**Work to complete:** Arrange the lines of the records, from the line containing "- The main Cesium" through the line containing "May 2025 ~ October 2025", as a numbered list with blank lines omitted. Include both of those lines and nothing outside that span.

[Records from a dataset]

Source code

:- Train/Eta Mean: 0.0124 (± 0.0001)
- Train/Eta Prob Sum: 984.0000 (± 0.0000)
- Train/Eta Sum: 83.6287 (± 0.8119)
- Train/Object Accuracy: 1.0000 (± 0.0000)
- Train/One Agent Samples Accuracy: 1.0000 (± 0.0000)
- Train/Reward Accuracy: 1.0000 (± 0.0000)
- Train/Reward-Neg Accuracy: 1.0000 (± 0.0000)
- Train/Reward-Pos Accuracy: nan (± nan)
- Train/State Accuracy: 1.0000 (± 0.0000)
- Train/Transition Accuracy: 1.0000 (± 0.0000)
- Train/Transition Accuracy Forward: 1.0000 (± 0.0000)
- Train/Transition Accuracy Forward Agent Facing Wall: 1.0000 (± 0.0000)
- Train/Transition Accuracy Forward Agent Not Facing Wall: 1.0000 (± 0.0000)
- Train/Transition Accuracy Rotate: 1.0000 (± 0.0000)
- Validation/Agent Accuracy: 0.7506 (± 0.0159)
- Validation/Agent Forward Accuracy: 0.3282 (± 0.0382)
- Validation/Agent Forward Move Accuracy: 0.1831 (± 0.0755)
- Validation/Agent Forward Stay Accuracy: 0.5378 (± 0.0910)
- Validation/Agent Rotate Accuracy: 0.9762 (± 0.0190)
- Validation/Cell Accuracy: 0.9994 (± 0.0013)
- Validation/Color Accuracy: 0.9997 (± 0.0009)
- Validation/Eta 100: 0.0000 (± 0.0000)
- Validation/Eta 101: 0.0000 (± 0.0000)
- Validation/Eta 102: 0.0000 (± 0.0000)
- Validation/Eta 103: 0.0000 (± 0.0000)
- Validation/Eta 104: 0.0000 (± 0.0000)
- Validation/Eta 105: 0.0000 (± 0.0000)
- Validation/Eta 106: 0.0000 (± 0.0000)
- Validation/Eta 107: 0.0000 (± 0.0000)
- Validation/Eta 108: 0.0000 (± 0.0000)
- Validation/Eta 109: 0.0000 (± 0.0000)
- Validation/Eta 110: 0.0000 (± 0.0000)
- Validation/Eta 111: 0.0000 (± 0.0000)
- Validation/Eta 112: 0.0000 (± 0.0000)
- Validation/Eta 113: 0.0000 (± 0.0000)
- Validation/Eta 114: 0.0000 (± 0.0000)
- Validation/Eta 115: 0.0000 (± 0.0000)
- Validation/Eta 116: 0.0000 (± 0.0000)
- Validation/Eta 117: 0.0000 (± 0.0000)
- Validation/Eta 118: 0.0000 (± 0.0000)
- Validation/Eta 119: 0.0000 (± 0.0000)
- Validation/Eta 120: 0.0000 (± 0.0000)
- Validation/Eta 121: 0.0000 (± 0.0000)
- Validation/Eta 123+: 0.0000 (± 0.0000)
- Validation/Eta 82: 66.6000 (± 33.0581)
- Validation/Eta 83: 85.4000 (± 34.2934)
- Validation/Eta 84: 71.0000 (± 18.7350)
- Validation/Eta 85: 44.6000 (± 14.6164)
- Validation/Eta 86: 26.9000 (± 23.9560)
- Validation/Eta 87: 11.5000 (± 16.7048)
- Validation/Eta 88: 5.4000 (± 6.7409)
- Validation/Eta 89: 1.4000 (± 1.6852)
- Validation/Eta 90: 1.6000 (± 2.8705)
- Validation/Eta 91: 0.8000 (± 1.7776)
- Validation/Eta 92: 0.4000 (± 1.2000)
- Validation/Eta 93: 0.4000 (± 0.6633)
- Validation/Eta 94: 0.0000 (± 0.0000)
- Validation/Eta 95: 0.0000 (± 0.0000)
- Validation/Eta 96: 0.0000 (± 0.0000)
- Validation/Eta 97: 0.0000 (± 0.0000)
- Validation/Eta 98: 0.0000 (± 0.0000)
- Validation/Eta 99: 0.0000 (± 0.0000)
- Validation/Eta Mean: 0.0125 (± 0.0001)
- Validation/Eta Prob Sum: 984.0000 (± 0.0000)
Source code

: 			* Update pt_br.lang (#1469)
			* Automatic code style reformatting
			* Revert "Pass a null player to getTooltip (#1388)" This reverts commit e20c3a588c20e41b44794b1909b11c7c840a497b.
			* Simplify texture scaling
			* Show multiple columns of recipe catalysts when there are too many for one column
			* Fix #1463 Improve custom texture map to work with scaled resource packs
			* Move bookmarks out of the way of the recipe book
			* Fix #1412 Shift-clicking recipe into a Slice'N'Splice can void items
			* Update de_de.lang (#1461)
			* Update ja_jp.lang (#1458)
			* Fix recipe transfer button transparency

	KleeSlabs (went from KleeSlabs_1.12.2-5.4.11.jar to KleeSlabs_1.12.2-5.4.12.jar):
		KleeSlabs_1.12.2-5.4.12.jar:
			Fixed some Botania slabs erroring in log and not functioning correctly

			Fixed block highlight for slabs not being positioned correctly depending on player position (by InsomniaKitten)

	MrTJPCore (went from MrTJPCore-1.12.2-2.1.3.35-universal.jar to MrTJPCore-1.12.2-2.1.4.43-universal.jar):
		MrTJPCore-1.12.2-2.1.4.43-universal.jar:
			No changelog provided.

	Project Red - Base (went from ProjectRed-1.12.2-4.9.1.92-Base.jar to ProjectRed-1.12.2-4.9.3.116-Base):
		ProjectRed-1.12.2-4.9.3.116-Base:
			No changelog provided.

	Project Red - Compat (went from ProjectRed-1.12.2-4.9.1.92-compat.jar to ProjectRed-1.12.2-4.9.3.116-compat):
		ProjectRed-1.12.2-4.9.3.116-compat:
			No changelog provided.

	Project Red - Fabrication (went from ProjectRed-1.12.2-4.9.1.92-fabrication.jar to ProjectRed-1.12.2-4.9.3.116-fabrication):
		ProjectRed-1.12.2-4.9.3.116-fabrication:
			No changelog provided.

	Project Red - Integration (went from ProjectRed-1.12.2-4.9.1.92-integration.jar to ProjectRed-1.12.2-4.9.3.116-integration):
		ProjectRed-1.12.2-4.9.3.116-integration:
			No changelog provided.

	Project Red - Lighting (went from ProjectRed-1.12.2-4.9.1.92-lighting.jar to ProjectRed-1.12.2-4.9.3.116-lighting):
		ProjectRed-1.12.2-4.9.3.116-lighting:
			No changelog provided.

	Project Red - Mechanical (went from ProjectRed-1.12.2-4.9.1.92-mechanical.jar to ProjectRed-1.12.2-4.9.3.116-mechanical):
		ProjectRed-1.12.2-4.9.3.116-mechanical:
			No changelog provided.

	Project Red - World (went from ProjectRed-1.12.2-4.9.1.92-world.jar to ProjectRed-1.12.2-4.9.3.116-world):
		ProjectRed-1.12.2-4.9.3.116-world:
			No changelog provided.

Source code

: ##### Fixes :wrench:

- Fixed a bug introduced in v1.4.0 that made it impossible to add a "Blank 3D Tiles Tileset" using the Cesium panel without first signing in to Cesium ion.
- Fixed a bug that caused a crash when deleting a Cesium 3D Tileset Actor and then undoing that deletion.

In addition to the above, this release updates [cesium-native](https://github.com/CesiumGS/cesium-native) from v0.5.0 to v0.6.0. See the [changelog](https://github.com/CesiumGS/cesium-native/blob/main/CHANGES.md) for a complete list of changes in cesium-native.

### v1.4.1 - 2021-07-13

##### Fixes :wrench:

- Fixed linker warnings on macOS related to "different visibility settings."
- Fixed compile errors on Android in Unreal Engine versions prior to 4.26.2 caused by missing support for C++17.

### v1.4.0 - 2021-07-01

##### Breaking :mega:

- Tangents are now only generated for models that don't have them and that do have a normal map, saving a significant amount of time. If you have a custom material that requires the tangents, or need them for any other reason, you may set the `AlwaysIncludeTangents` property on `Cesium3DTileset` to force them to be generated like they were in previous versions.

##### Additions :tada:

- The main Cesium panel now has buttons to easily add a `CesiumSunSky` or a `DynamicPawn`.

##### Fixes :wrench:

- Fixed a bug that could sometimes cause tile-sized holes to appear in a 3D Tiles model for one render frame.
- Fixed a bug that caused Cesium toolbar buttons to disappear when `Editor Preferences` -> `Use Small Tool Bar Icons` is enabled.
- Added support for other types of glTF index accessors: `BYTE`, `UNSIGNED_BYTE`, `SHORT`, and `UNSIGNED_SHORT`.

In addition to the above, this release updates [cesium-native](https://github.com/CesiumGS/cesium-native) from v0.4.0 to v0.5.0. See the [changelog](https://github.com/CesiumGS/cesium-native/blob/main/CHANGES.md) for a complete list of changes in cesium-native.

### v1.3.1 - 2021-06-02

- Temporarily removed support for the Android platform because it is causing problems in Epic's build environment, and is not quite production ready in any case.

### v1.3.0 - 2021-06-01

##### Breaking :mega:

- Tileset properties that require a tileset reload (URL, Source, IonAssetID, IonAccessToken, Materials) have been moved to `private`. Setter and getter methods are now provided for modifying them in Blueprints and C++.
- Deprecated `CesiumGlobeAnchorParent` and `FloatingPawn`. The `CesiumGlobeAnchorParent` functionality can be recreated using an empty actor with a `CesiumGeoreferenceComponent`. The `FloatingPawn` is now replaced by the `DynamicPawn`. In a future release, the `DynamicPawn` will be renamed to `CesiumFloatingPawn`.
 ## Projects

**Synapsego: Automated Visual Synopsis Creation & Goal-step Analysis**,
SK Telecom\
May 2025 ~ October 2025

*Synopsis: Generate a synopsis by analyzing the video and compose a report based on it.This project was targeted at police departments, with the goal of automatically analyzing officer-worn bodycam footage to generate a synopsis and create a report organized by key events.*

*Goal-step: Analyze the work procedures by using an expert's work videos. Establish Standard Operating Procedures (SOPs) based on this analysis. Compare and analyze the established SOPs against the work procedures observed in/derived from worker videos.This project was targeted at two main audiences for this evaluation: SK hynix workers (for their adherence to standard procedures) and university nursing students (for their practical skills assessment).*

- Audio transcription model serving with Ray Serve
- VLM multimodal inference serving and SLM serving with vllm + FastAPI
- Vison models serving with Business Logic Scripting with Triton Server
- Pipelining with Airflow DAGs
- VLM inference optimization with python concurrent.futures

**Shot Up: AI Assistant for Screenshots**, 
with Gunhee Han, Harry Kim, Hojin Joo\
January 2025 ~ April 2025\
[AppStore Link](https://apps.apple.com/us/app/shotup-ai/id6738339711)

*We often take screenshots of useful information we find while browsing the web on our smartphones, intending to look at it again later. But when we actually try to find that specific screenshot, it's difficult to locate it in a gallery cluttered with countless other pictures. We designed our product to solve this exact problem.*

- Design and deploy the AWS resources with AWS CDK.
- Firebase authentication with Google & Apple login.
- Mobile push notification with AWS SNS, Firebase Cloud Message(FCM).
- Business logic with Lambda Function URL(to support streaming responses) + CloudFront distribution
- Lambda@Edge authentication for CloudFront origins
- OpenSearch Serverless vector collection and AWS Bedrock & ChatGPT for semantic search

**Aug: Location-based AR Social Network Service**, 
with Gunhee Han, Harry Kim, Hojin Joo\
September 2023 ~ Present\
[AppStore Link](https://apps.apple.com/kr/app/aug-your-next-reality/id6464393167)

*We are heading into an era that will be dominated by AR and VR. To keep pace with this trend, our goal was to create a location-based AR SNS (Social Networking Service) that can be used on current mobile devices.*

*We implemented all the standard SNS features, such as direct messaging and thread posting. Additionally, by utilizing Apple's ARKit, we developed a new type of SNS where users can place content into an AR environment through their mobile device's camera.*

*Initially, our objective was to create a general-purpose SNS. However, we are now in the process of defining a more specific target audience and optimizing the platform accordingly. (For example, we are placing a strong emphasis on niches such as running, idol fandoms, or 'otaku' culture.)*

**Task result:**
1. - The main Cesium panel now has buttons to easily add a `CesiumSunSky` or a `DynamicPawn`.
2. ##### Fixes :wrench:
3. - Fixed a bug that could sometimes cause tile-sized holes to appear in a 3D Tiles model for one render frame.
4. - Fixed a bug that caused Cesium toolbar buttons to disappear when `Editor Preferences` -> `Use Small Tool Bar Icons` is enabled.
5. - Added support for other types of glTF index accessors: `BYTE`, `UNSIGNED_BYTE`, `SHORT`, and `UNSIGNED_SHORT`.
6. In addition to the above, this release updates [cesium-native](https://github.com/CesiumGS/cesium-native) from v0.4.0 to v0.5.0. See the [changelog](https://github.com/CesiumGS/cesium-native/blob/main/CHANGES.md) for a complete list of changes in cesium-native.
7. ### v1.3.1 - 2021-06-02
8. - Temporarily removed support for the Android platform because it is causing problems in Epic's build environment, and is not quite production ready in any case.
9. ### v1.3.0 - 2021-06-01
10. ##### Breaking :mega:
11. - Tileset properties that require a tileset reload (URL, Source, IonAssetID, IonAccessToken, Materials) have been moved to `private`. Setter and getter methods are now provided for modifying them in Blueprints and C++.
12. - Deprecated `CesiumGlobeAnchorParent` and `FloatingPawn`. The `CesiumGlobeAnchorParent` functionality can be recreated using an empty actor with a `CesiumGeoreferenceComponent`. The `FloatingPawn` is now replaced by the `DynamicPawn`. In a future release, the `DynamicPawn` will be renamed to `CesiumFloatingPawn`.
13.  ## Projects
14. **Synapsego: Automated Visual Synopsis Creation & Goal-step Analysis**,
15. SK Telecom\
16. May 2025 ~ October 2025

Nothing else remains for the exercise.